Second, and most importantly. The laboratory analogue from Gatchina requires a high-voltage electric discharge in the presence of water. This means that producing "man-made ball lightning" requires industrial setups, not household outlets. No practical application in energy or defense is foreseeable in the near future—unless someone figures out how to use a hydrogen aerosol with prolonged glow for something useful.

Third: Academician Parmon directly stated that "ball lightning appears at relatively low temperatures." This clarification is important. That is, the phenomenon does not occur in hot, humid climates—specific temperature conditions are needed. This imposes constraints on the geography of research and on possible natural disasters associated with ball lightning.

Fourth, and this is especially important. Ball lightning is a water aerosol with hydrogen. Hydrogen ignites easily. When ball lightning explodes, it releases energy equivalent to a small amount of TNT (up to several hundred grams). But press releases omit this to avoid panic. In practice, knowing the composition allows the development of neutralization methods—for example, spraying hydrogen recombination catalysts (ironically, this is exactly what the Boreskov Institute of Catalysis SB RAS does).

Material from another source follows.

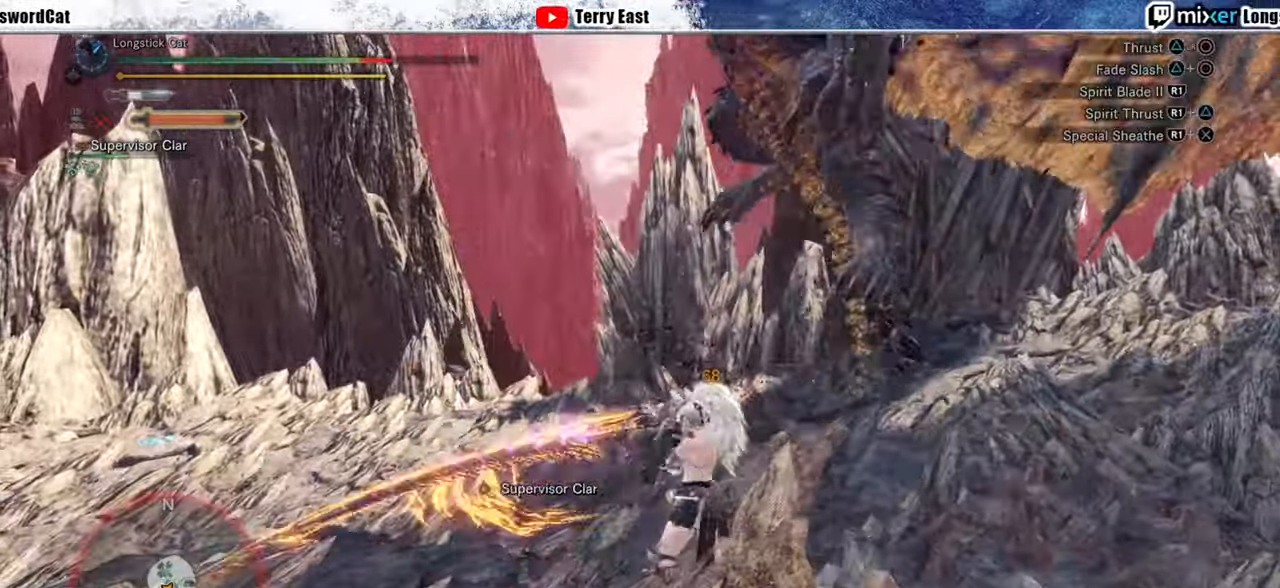
{"buttons": ["CIRCLE", "R1"], "left_stick": "center", "right_stick": "center", "events": [[280, "CIRCLE", "down"], [280, "R1", "down"], [360, "R1", "up"], [380, "CIRCLE", "up"], [420, "CIRCLE", "down"], [420, "R1", "down"]]}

That is, the institute that made the discovery has the technological base to also create an antidote.

Forecast: Next 30 Days and 90 Days

30 days:

Expect a publication in a peer-reviewed scientific journal (most likely in the Russian Journal of Experimental and Theoretical Physics or the international Physical Review E). It will present experimental data—glow spectra, density measurements, gas analysis results. If the journal is high-impact, the discovery will gain international resonance.

Also likely are inquiries from the Ministry of Emergency Situations and the Ministry of Defense. If the aerosol nature is confirmed, the question arises: can ball lightning be generated artificially (for military purposes—as a blinding or distracting device) or, conversely, suppressed (to protect critical infrastructure). Scientists at the Kurchatov Institute will likely receive additional funding for these studies.

90 days:

By August 2026, Japanese, Chinese, and American laboratories will attempt to replicate the Gatchina experiment. If they succeed, the aerosol theory will become universally accepted. If not, doubts will arise about whether the laboratory object is truly identical to the natural one.

For investors: there are no direct assets here. But there is an indirect signal. If the Boreskov Institute of Catalysis SB RAS or the Kurchatov Institute announce the creation of a technology to neutralize ball lightning (e.g., by spraying a catalyst into the air), it could be in demand by insurance companies and critical infrastructure operators (power lines, airports, oil storage facilities). The market for such protection is potentially hundreds of millions of dollars.

For now, we have witnessed one of physics' most mysterious puzzles receive a simple and elegant explanation. Ball lightning turned out to be not plasma, but an ordinary (well, almost ordinary) hydrogen-laced fog. This is an achievement of Russian science that will enter the physics textbooks of the next generation. But the path to practical application is no shorter than from the discovery of the electron to the creation of the computer.